Any classic extension that is going to use this feature will have, besides the classic extension code which is running with "browser" privileges, an embedded webextension running inside it (with the same addon id of the container addon) and the classic extension code will be able to exchange messages with any of the available embedded webextension contexts
(e.g. a background page, a popup page or a content script) using a subset of the WebExtension `runtime` API (in particular it will be able to subscribe listeners to `onMessage` and `onConnect`).

All the embedded webextension resources will be loaded from the `webextension/` sub directory of the container add-on resources (and the embedded webextension will not be able to load anything from outside that directory, 'cause it is going to be its base URI).

As you can imagine (many thanks to Andrew for pointing it out during our brief planning chats), this new feature is probably going to need some sort of special handling by both AMO and the addons linter, and I'm starting this email thread to collect more feedback and ideas.

Some initial thoughts about the `addons linter`:

- the addons linter should be able to recognize hybrid addons and do not confuse hybrid addons for a pure webextension addon
  (e.g. the hybrid addons will have potentially more privileges that the ones listed in the webextension manifest file)

- the addons linter should check that there are no conflicts betwen the metadata in the install.rdf/package.json and the metadata in the `webextension/manifest.json` file.

- the linting of the webextension part can probably ignore the file which are not in the `webextension/` subdir, because the webextension will not being able to load anything from outside that directory

- the linting of the classic extension part needs to lint all the files in the addon (because the resources in the `webextension/` can be accessed from the classic extension part of the addon)

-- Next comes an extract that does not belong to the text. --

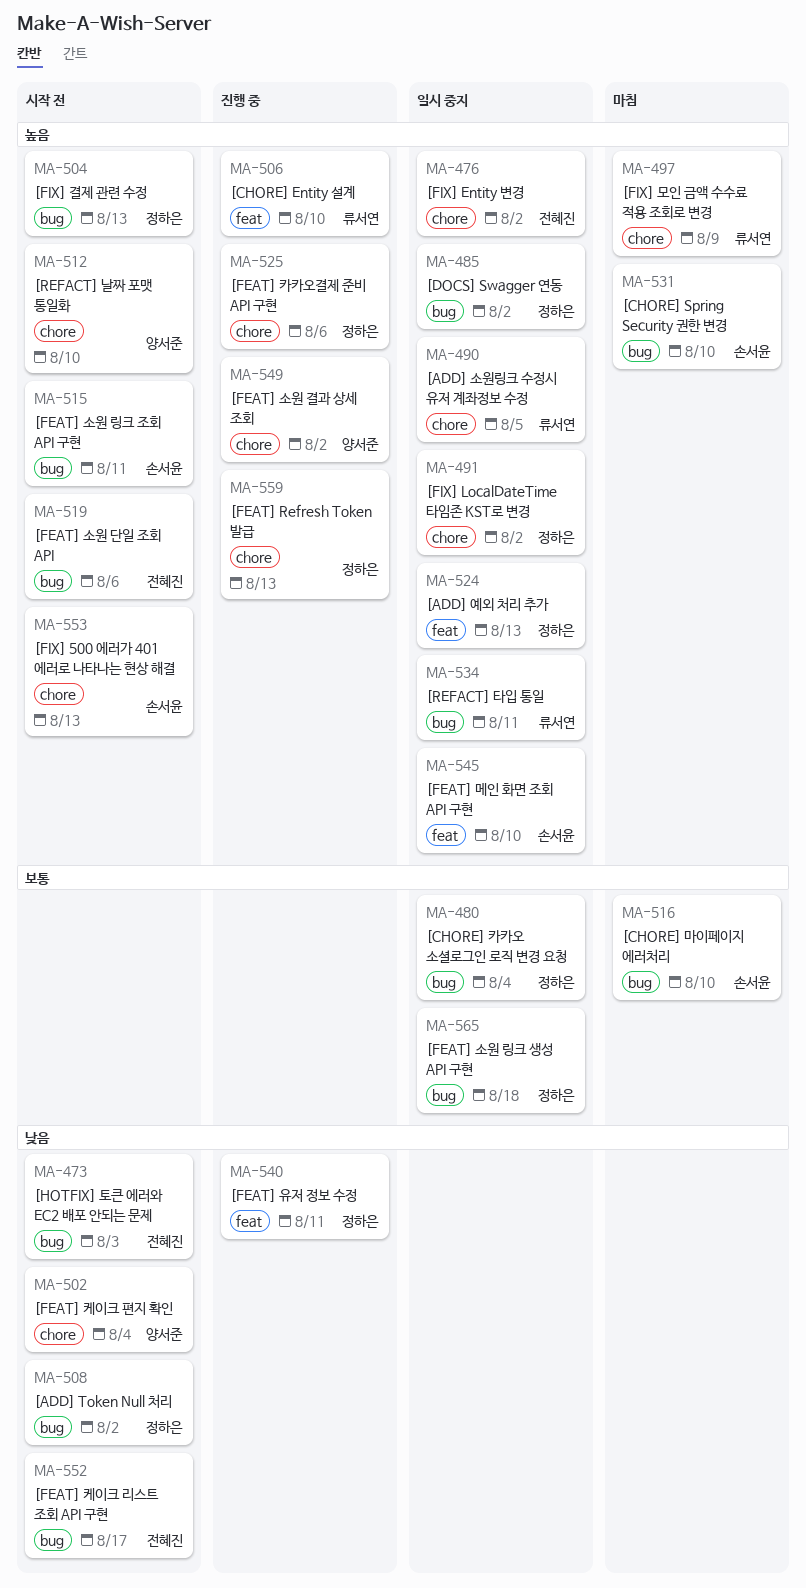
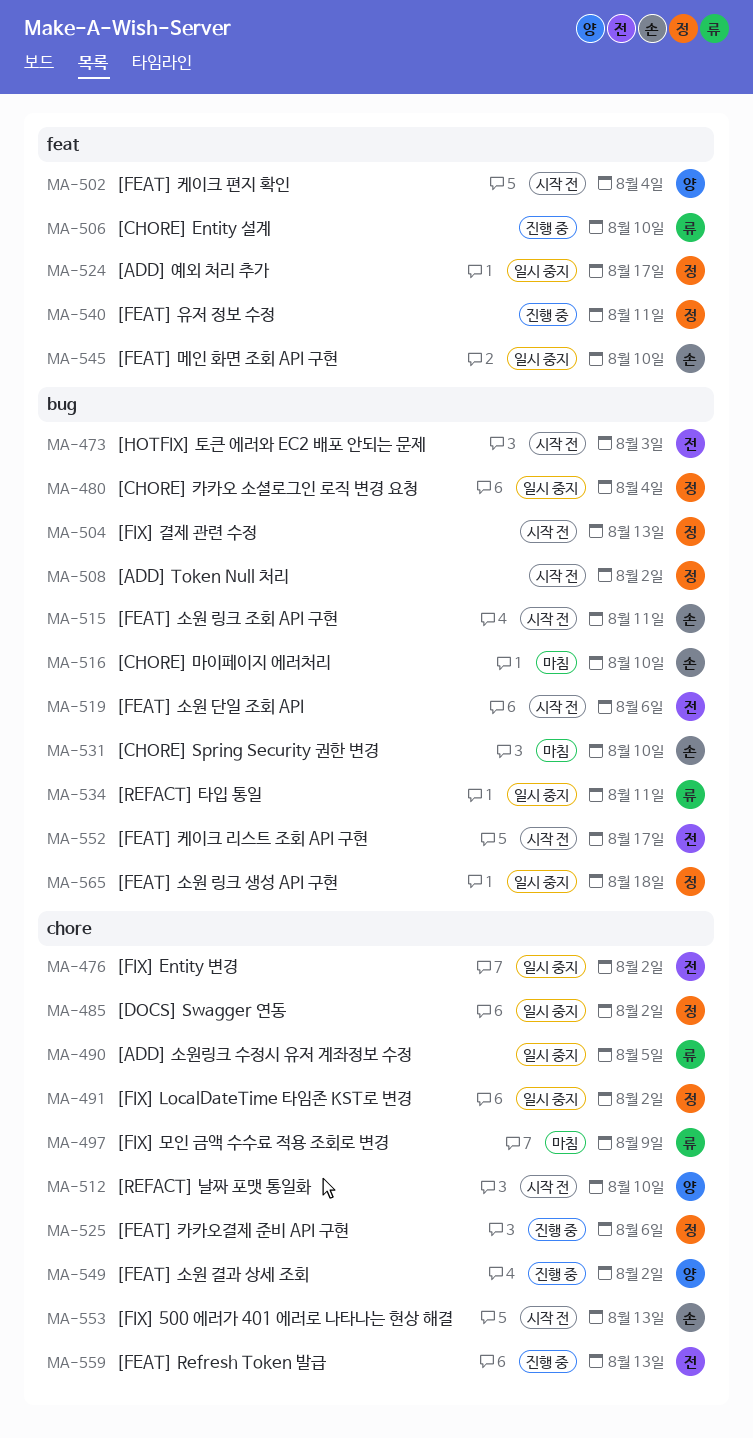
MA-485, label: bug -> chore
MA-502, label: chore -> feat
MA-524, due: Aug 13 -> Aug 17
MA-559, owner: 정하은 -> 전혜진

- the linting of the classic extension part should warn the reviewer on any suspicious usage of files manipulation? (can the classic extension part potentially change the packages resources? e.g. the manifest file or a background script, loaded in the embedded webextension and trick the linter)

Some initial thoughts about `AMO`:

- the hybrid addons submission on AMO should be supported, e.g. for signing or listing (probably not a lot of changes are needed, it should be recognized as a classic extension addon and the addon metadata retrieved from the install.rdf file)

- during the add-onreview, should AMO highlight when an addon is an hybrid add-on?

Any further thoughts, feedback or ideas are absolutely welcome.